Sing The Sorrow opens in a similar fashion as The Art of Drowning with its call to arms approach of brooding in the darkness on “Miseria Cantare (The Beginning)” before Havok sings passionately, “Nothing from nowhere, I’m no one at all / Radiate, recognize one silent call / As we all form one dark flame.” It was a meeting of minds of bringing together all audiences to dance through the misery. “The Leaving Song Part II” follows the level-setting opening track with an ultra-unique guitar riff from Jade Puget that spirals its way around Havok’s lyrics. Havok sways between near-screamed vocals to a crisp croon on the second verse of, “Imperfect cry, and scream in ecstasy / So what befalls the flawless? / Look what I’ve built, it shines so beautifully / Now watch as it destroys me.” AFI were never strangers to the darkness, and yet there is more glimmers of hope to be found on this record. The music video associated with this song really captured AFI’s strong live performance, and showcased why they were one of the premiere acts you needed to see live in concert to get the whole picture.
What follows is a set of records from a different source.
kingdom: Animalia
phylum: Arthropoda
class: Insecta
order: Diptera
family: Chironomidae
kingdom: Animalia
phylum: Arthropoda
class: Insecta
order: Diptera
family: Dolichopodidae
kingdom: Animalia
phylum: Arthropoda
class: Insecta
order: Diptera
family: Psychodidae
”Bleed Black” invited audience participation on the refrain of, “(If you listen) Listen, listen / (Listen close) Beat by beat / (You can hear when the heart stops) I saved the pieces / (When it broke) And ground them all to dust.” The material was dark, but the sounds around the lyrics still allowed for chances to mosh away the worries. One of the more recognizable songs from the LP is “Silver and Cold,” that remains a staple in AFI’s setlist. I remember when the music video for this came out, and Davey Havok looked as captivating as I’ve ever seen, and he really came into his own as an actor within this setting. The bigger budget videos allowed for AFI to spread their music like wildfire to larger and larger audiences.
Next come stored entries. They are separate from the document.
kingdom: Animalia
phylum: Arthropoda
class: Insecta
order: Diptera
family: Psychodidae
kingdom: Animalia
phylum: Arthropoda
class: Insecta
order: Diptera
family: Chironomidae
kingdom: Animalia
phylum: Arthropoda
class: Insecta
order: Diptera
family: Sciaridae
”Dancing Through Sunday” sounds as if AFI merged with Blink-182 to write a hardcore/punk anthem, and that’s where Jerry Finn’s expertise really came in handy in making sure it still sounded like AFI. It just happened to be a super-charged version of themselves that could adapt to a wider audience for consumption. “Girl’s Not Grey” really started off the incredible ascension of this band, and is the perfect starting point for someone to determine if AFI is for them. Luckily this song captivated not only longtime fans of the band, but made a plethora of new fans as well.
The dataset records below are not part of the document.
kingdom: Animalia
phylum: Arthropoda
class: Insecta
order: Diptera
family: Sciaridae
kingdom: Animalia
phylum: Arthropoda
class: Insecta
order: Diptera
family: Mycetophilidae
”Death of Seasons” is a song that just demands to be played in a dark club setting, as Havok’s vocals growl against the buzzing lights above. The bass line by Hunter Burgan paired with the drumming of Adam Carson is just pure magic, and showcased that AFI was growing at a pace that may have been unforeseen a few years back. The picturesque lyrical imagery found on “The Great Disappointment” as Havok sings cautiously, “I can remember a place I used to go / Chrysanthemums of white, they seemed so beautiful / I can remember, I searched for the amaranth / I’d shut my eyes…to see / Oh, how I smiled then, so near the cherished ones / I knew they would appear…saw not a single one / Oh, how I smiled then, waiting so patiently / I’d make a wish…and bleed,” highlights AFI’s finest work that is mapped out to perfection.

Other songs on the back half like “Paper Airplanes (Makeshift Wings)” find AFI showing off with breakneck tempo changes and vivid lyrical imagery, while the ballad of “This Celluloid Dream” showed that this artist was capable of painting a masterpiece at just the right moment in their career. “The Leaving Song” is a nice pre-cursor to the double closing songs of “…But Home Is Nowhere” and “This Time Imperfect,” with the latter showcasing a masterful crescendo towards the tail end of the track to leave the listener in utter awe of what they had just experienced.

At a time when so many pop-punk, emo, and hardcore bands were being signed to major labels, AFI arguably deserved this new glory the most. Having formed in 1991, and then finding their true, breakthrough success in 2003, it was a remarkable achievement for a hard-working band that was ultra-prepared for their close-up.